▸ **Exercise materials**:

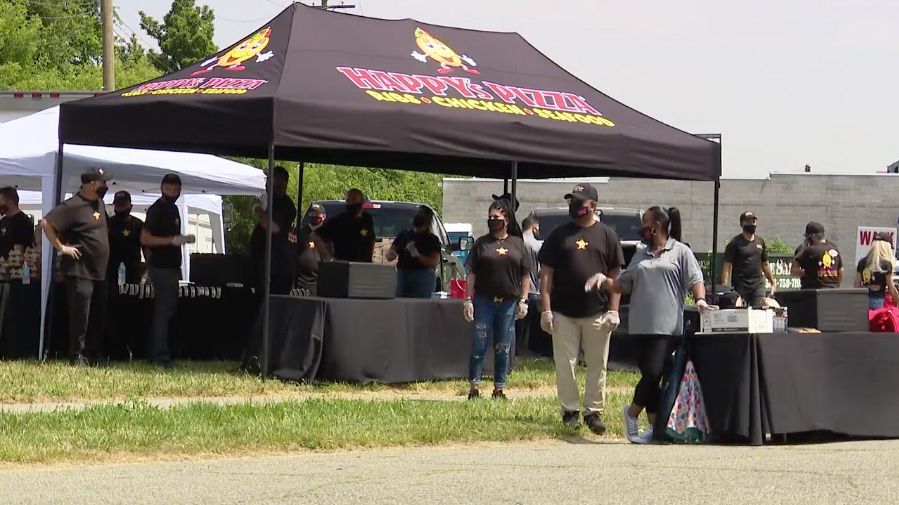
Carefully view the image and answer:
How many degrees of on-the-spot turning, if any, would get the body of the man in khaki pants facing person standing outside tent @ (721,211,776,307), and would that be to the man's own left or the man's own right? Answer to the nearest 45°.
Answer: approximately 180°

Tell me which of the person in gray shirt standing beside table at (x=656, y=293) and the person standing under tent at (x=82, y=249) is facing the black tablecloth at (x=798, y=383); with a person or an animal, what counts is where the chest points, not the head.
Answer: the person standing under tent at (x=82, y=249)

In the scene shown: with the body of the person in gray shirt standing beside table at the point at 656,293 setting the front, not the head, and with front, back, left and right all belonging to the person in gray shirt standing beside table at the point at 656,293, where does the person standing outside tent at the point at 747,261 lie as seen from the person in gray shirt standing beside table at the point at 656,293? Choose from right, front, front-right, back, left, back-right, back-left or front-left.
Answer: back-right

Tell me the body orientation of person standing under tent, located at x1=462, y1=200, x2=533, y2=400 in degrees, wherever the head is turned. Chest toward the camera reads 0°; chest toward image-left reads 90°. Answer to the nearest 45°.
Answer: approximately 0°

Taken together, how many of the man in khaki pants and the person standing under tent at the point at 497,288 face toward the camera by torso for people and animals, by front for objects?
2

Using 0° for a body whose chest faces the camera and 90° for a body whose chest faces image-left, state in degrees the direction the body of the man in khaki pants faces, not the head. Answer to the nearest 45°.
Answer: approximately 0°

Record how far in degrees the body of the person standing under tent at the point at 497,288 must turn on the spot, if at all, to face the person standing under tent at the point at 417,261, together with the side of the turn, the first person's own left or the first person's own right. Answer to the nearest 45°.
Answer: approximately 180°

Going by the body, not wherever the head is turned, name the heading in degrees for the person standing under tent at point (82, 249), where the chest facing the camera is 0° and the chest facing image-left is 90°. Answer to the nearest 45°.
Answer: approximately 315°

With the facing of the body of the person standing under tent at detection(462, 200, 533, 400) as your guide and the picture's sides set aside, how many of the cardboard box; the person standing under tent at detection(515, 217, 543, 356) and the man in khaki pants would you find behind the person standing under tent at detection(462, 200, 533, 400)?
1

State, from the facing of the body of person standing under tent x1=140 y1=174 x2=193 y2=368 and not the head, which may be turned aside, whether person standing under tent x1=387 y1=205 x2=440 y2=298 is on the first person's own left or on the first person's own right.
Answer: on the first person's own left
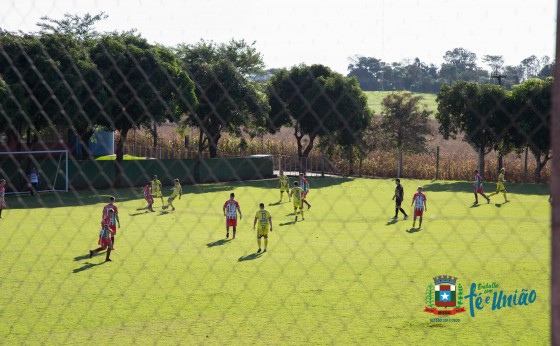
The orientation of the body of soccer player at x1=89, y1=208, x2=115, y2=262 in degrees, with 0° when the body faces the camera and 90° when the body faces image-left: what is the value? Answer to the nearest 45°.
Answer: approximately 270°

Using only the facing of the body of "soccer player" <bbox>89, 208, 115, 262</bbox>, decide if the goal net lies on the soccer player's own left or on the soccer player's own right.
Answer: on the soccer player's own left
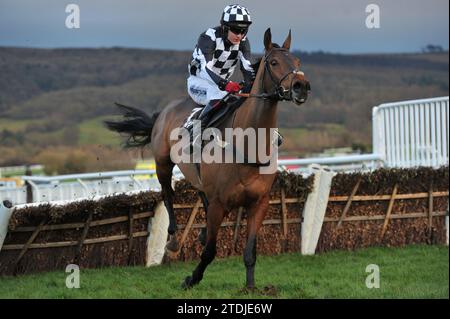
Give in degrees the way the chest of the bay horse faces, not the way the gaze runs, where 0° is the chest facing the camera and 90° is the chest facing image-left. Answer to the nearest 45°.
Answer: approximately 315°

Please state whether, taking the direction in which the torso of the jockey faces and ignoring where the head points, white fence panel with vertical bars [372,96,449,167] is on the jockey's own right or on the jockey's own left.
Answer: on the jockey's own left

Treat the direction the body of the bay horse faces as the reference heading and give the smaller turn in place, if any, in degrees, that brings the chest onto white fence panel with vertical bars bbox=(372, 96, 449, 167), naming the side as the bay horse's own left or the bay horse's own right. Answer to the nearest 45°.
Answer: approximately 90° to the bay horse's own left

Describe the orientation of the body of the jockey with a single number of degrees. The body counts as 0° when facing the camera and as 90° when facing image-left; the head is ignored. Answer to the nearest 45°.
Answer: approximately 315°
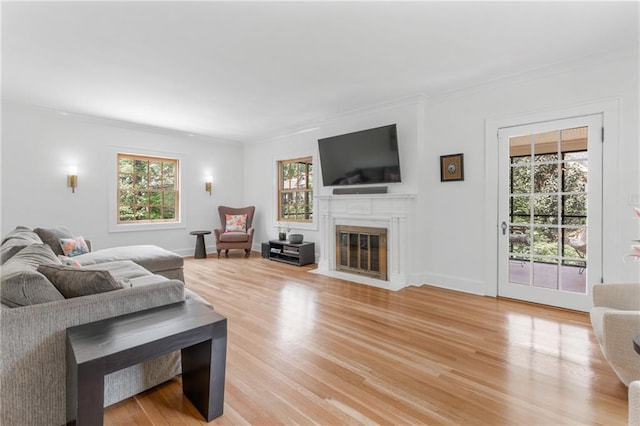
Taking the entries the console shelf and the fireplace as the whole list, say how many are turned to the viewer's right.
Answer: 0

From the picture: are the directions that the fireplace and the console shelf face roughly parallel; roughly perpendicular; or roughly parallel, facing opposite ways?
roughly parallel

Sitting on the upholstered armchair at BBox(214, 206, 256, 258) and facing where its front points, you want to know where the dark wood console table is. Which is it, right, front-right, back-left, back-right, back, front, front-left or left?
front

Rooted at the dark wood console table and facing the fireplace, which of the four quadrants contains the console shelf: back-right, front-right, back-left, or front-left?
front-left

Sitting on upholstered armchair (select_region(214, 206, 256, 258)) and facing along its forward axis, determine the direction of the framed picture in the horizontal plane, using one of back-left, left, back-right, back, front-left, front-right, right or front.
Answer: front-left

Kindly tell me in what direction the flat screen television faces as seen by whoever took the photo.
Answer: facing the viewer and to the left of the viewer

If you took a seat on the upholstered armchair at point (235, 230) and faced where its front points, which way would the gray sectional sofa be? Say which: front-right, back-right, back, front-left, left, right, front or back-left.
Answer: front

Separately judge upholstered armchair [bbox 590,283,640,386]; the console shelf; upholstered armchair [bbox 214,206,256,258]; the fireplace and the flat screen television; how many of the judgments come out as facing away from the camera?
0

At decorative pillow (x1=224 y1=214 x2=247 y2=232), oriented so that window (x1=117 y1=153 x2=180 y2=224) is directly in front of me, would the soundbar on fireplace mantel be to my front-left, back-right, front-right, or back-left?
back-left

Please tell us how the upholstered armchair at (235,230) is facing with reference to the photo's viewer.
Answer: facing the viewer

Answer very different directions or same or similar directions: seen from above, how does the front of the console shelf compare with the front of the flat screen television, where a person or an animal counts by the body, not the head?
same or similar directions
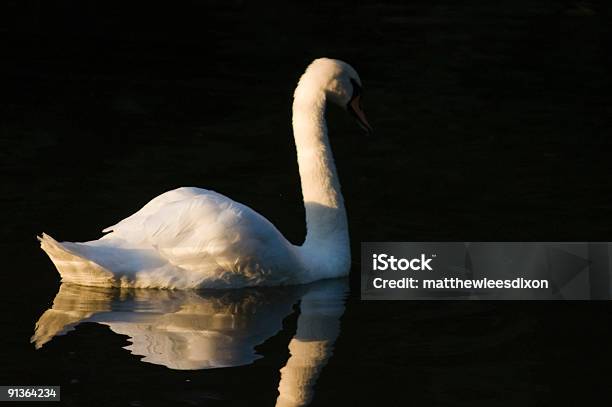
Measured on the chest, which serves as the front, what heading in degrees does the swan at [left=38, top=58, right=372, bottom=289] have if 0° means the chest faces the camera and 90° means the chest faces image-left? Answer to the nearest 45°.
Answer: approximately 270°
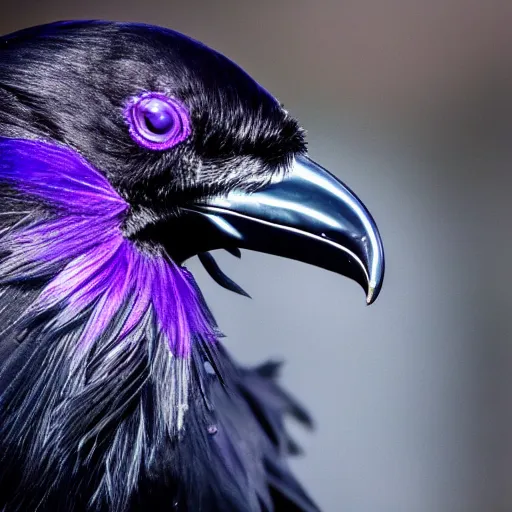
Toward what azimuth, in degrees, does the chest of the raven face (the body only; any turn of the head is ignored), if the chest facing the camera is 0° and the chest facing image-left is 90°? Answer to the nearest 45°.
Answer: approximately 270°
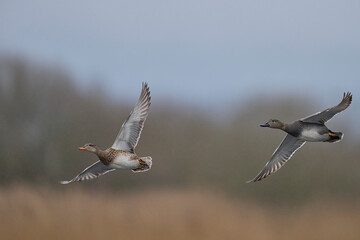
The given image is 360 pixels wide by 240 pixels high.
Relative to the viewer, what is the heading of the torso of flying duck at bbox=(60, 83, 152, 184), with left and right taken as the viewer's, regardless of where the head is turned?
facing to the left of the viewer

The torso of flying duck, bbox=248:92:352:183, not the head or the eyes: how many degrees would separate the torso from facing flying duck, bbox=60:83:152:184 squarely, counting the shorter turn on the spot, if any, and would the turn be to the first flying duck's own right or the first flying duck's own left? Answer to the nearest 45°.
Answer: approximately 45° to the first flying duck's own left

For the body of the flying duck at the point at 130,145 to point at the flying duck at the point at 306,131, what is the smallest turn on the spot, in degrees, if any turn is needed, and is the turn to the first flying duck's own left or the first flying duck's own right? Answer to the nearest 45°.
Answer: approximately 180°

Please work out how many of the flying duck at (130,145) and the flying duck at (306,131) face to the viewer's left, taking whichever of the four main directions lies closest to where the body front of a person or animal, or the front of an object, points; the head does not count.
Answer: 2

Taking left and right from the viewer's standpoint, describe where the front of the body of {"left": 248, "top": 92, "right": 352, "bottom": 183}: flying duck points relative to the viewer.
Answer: facing to the left of the viewer
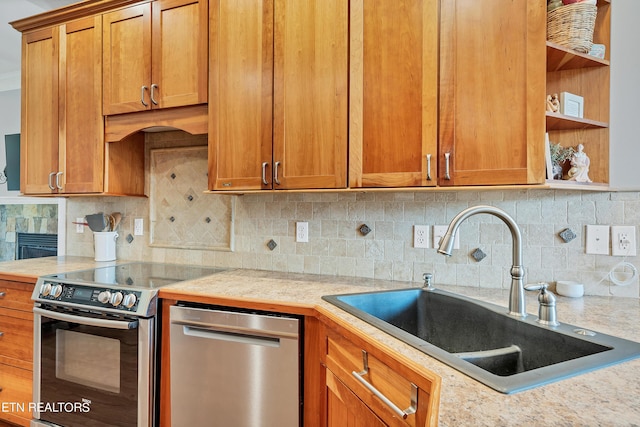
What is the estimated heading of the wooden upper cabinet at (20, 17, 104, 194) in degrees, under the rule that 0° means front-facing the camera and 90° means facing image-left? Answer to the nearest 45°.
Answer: approximately 45°

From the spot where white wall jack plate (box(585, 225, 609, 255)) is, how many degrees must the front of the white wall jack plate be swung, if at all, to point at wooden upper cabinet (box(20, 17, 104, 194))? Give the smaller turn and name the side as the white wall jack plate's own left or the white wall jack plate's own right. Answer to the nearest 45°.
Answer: approximately 90° to the white wall jack plate's own right

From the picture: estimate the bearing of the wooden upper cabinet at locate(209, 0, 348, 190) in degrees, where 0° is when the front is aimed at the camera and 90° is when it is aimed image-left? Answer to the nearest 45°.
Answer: approximately 0°

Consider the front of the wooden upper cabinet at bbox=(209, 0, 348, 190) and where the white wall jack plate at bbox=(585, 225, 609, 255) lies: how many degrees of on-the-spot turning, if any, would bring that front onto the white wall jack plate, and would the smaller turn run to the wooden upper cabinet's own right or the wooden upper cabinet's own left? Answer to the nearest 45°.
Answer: approximately 90° to the wooden upper cabinet's own left

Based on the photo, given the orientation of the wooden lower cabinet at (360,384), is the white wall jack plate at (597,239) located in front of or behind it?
behind

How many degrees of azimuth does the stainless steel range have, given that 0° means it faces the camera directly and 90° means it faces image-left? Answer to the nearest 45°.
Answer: approximately 45°

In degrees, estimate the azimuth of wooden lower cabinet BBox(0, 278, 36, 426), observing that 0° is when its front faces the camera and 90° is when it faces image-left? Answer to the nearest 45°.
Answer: approximately 45°

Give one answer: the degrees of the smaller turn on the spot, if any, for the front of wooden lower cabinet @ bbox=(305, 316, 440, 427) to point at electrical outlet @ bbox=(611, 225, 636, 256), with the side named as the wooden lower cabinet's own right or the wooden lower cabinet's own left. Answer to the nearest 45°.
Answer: approximately 180°

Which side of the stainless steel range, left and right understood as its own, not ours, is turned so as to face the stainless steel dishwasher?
left
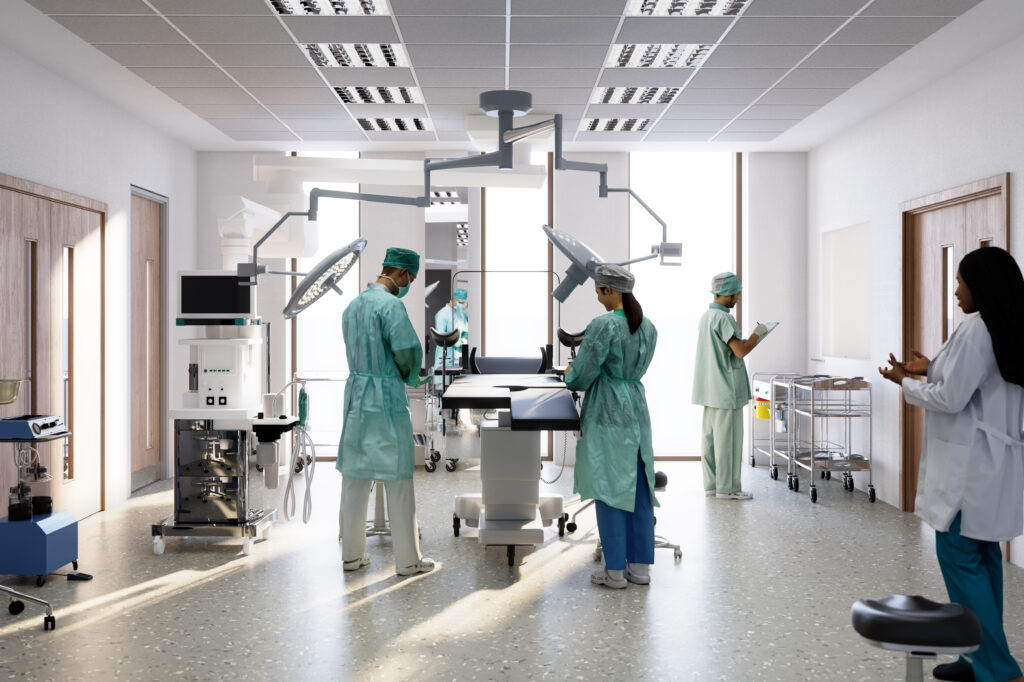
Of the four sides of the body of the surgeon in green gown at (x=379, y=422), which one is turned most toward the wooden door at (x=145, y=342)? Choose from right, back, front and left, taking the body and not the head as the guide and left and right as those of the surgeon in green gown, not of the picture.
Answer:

▸ **What you have to do**:
Copy out everything from the beginning of the listing down to the line containing "Answer: the person", including that line, and leave the pictures out.

▸ **Your solution**:
Carefully view the image and answer:
How many degrees of on-the-spot turning, if any, would get the body of the man in khaki pants facing person standing outside tent @ (721,211,776,307), and would that be to the man's own left or the man's own right? Answer to the nearest 45°.
Answer: approximately 180°

Tell me which of the person in gray shirt standing beside table at (x=656, y=293) and the person standing under tent at (x=82, y=249) is facing the black tablecloth at (x=798, y=383); with a person or an animal, what counts is where the chest points, not the head.
Answer: the person standing under tent at (x=82, y=249)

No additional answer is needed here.